### ЧТО ТРЕБУЕТСЯ
Ответьте по тексту о приезде в Кировоград, помещенному ниже:
1. Сколько лет рассказчик не был в этом городе?
2. Куда рассказчик едет на автобусе с вокзала?
3. Что оказывается перед рассказчиком, когда тот поднимается наверх?
*** ТЕКСТ ДЛЯ ЧТЕНИЯ
Том 2. Сердца моего боль - Владимир Богомолов 29 стр.


29 июня - И вот я в Кировограде! Семь с половиной лет не был я в этом городе, а сколько раз вспоминал эти места. Сдаю вещи в камеру хранения, устраиваюсь в гостиницу и отправляюсь в город. Город мало изменился, разрушенные здания еще не восстановлены. Мостовые ужасные. Жара. Пыль. Ветер несет ее по улице, и вихрятся белые облачка. С вокзала на автобусе еду на Кущевку. Оглядываюсь по сторонам и ничего не узнаю. Или что-то изменилось в этой части города, или просто-напросто я никогда не ехал этой дорогой. Вылезаю из автобуса и иду пешком. Поднимаюсь наверх: передо мной Салганы! Как хорошо они врезались в мою память!
******
*** ИСХОДНЫЕ ДАННЫЕ
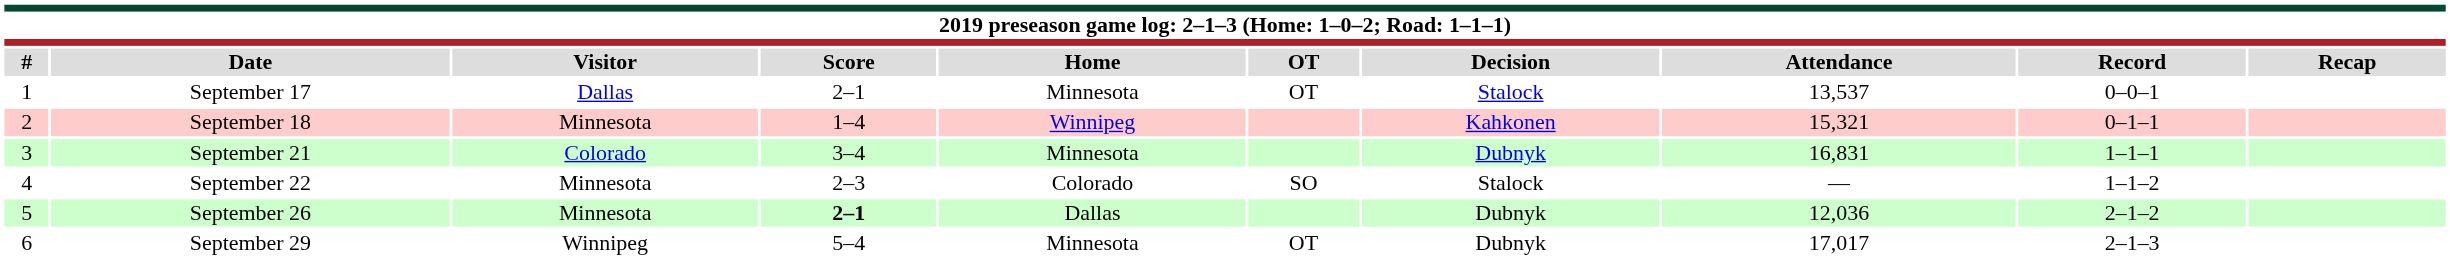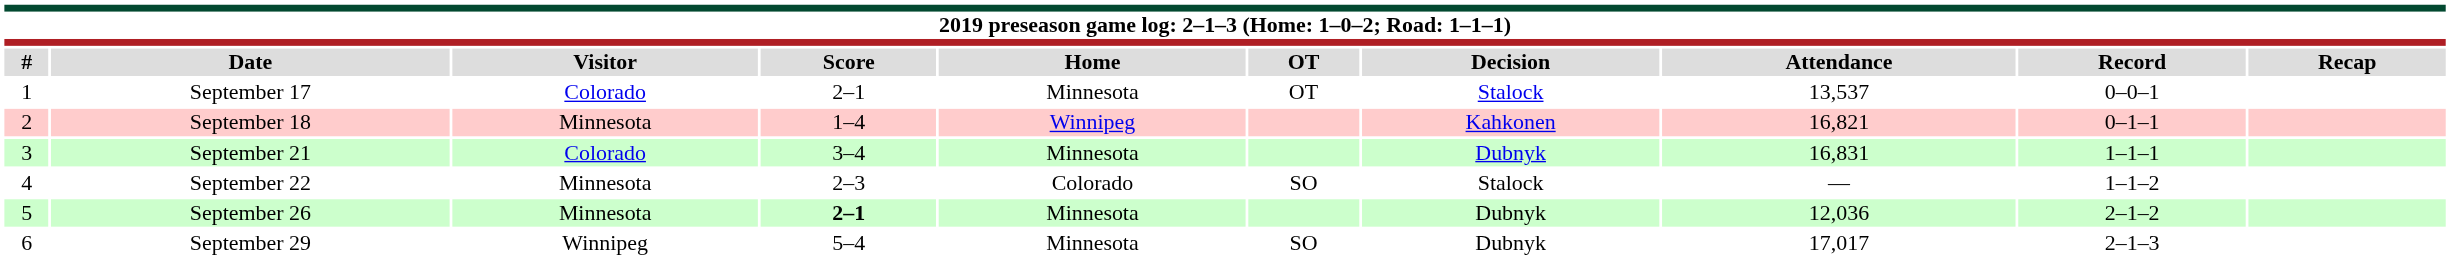September 17 | Visitor: Dallas -> Colorado
September 18 | Attendance: 15,321 -> 16,821
September 26 | Home: Dallas -> Minnesota
September 29 | OT: OT -> SO
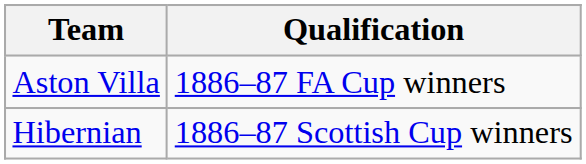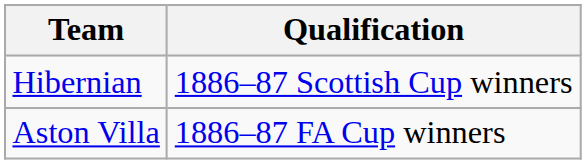rows swapped: Aston Villa <-> Hibernian
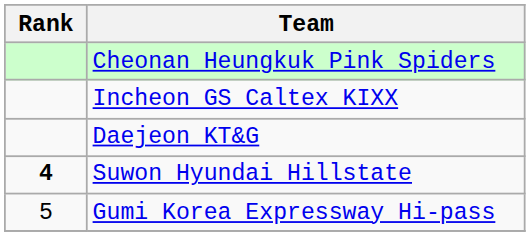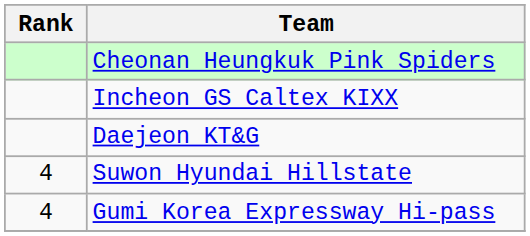Suwon Hyundai Hillstate | Rank: bold -> normal
Gumi Korea Expressway Hi-pass | Rank: 5 -> 4
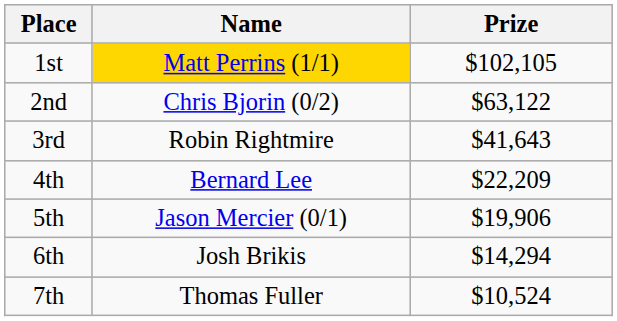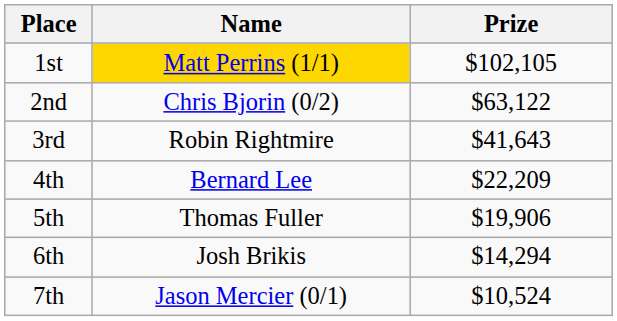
******
### РЕШЕНИЕ ЗАДАЧИ
1. Семь с половиной лет.
2. На Кущевку.
3. Салганы.